Their underwriting also seems to have matured over the last two years. Ind-Ra mentioned that the ML models have been retrained with more variables and that recent cohort performance has improved.

That said, the big monitorable is still credit costs. Their credit cost numbers were around 5 percent for FY24 and FY25 at the consolidated level. If this stays under control, the business can scale without blowing up.

Curious to know how people here are thinking about the 11 percent yield for an A rated name. Is it adequate compensation or still a bit tight?

One concern I have is the mix.
Almost 85 to 90 percent unsecured personal loans is no joke. That category behaves very differently when the cycle turns, especially for younger lenders.
Asset quality has already inched up to around 2.7–2.9 percent GNPA. If growth slows or collection efficiency drops, this can move up fast.

Also worth noting that RBI capping interest rates last year hit their spreads. So their profitability is basically dependent on keeping credit costs low.
Not saying the bonds are bad, but at 11 percent you are taking on real risk. Personally I would like to understand how their home loan book is performing and whether management is actually serious about diversifying the portfolio.
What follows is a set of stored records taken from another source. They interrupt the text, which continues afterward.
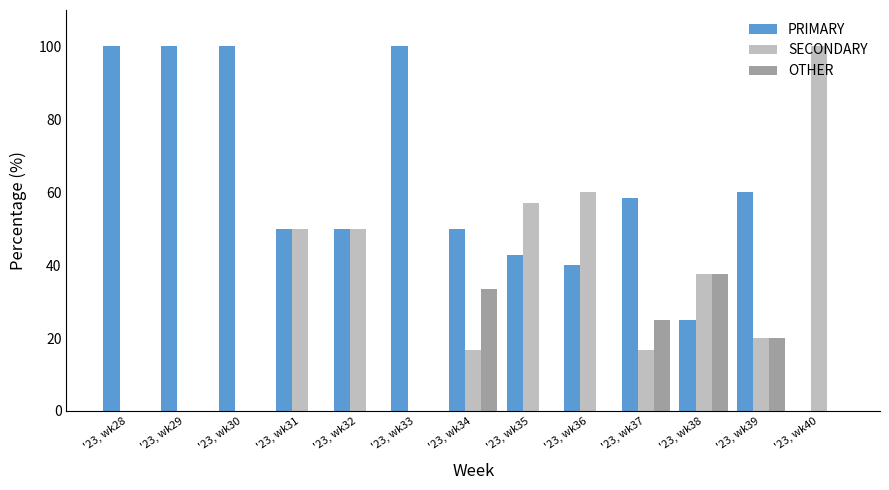

What is the difference between the SECONDARY values at '23, wk30 and '23, wk39?

20.0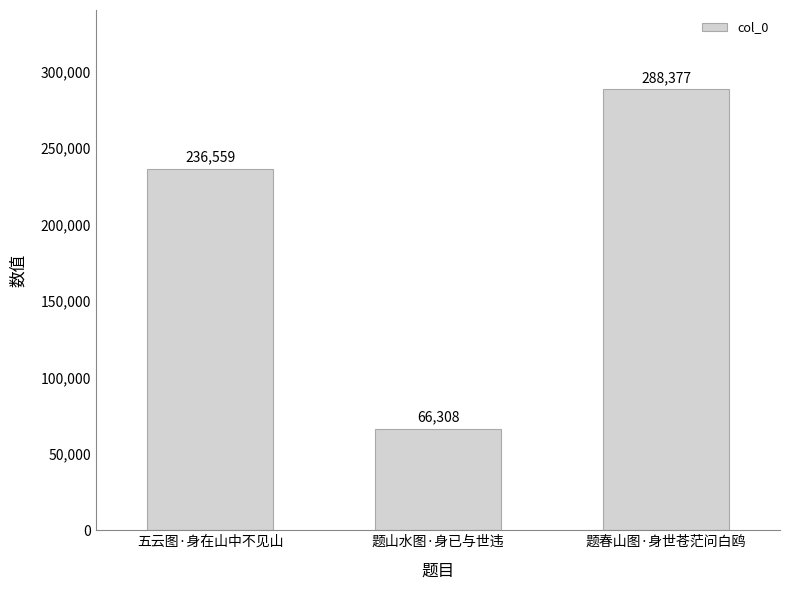

The chart shows a value of 31302 at 题山水图·身已与世违. True or false?

False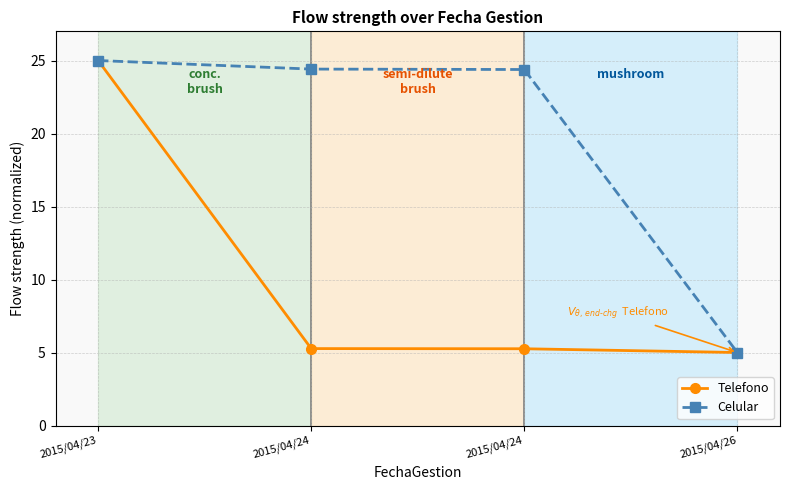

What is the difference between the maximum and minimum values in the Telefono series?

20.0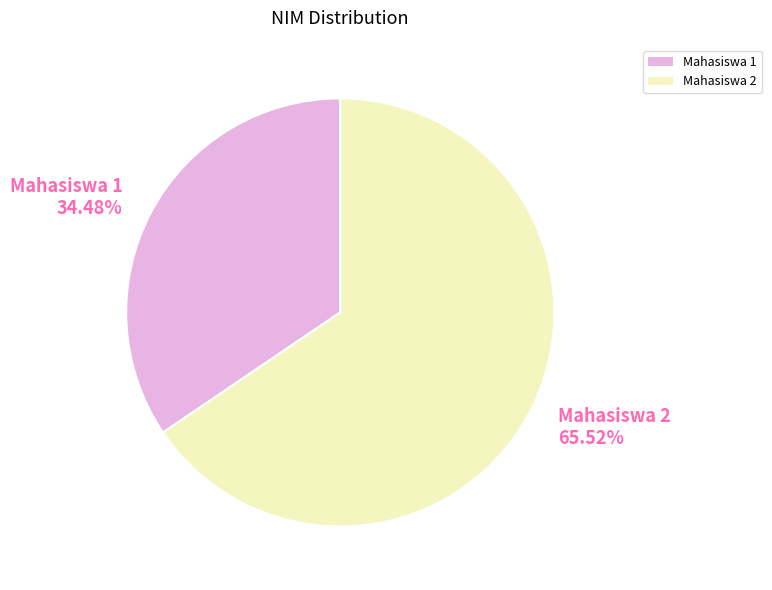

How many slices are in this pie chart?

2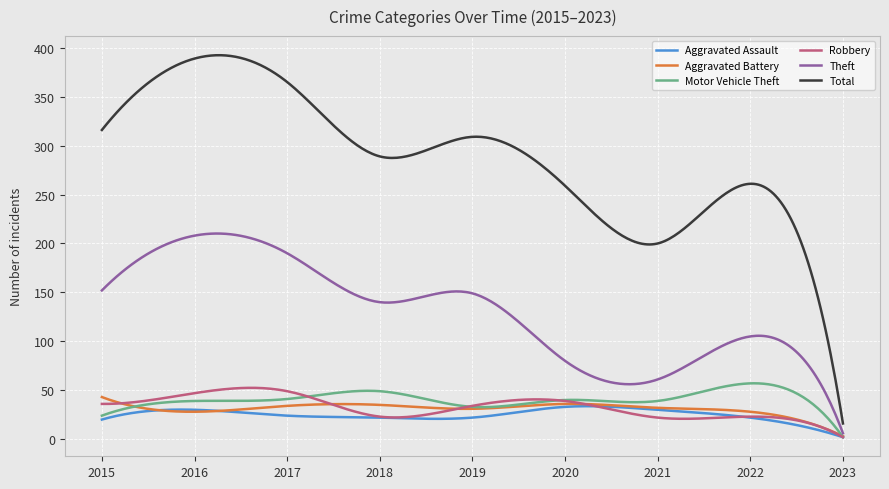

How many series are shown in this chart?

6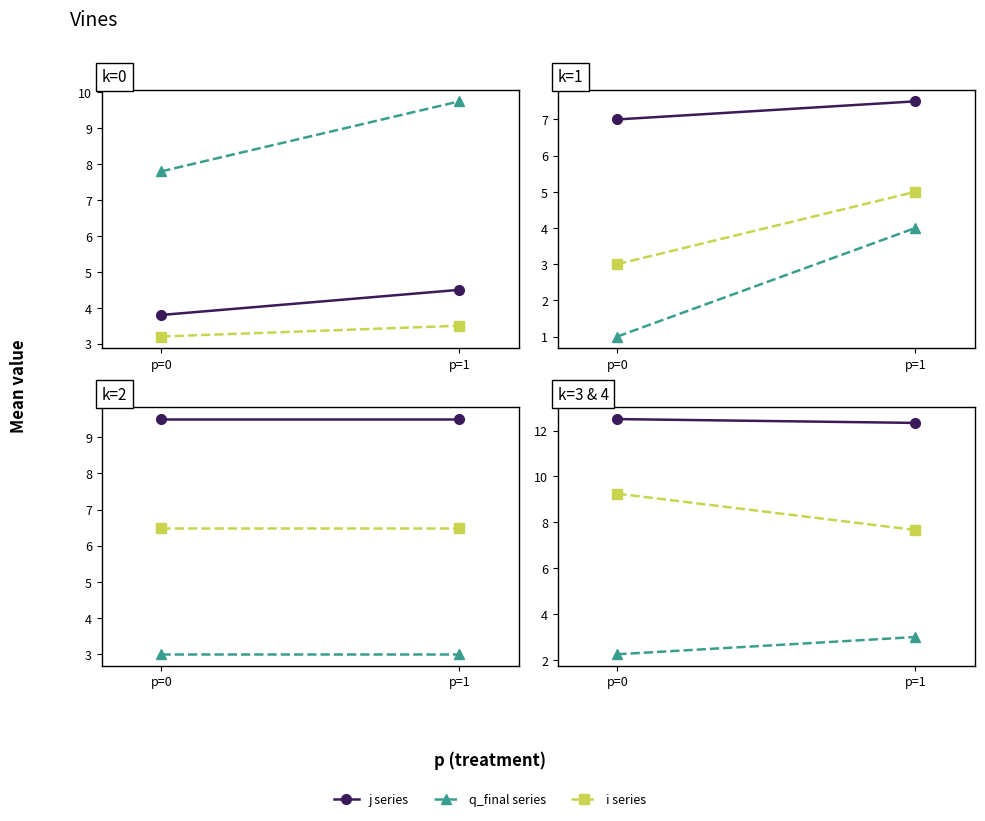

What is the spread (max minus min) of values at p=1?

9.3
Good points. The interest rate cap definitely changed their unit economics.
However, Navi seems to be trying to compensate in a few ways:

  1. They’ve been pushing more secured home loans with small ticket size.

  2. They have tightened underwriting and slowed down disbursals in some high-risk segments.

  3. Collection infra has also been strengthened, they increased their in-house teams.

Still, totally agree that the unsecured mix is a key risk. In the short NCD tenure like 18–36 months, the main thing to watch is whether GNPA keeps drifting up or stabilises.

On refinancing risk - their lender base is pretty diverse now around 27 banks + NBFCs which gives some comfort.

I subscribed to a small amount in the last NCD issue.
My logic was simple: position sizing. I wouldn’t put big money here, but for a small portion of the fixed income bucket, 10.5-11% is attractive.
Personally I’m okay taking a bit of risk as long as the maturity is short and the buffers look okay. But this is definitely a “track every quarter” type of issuer. Not a set-and-forget bond like a PSU.
Wouldn’t go overweight on this though.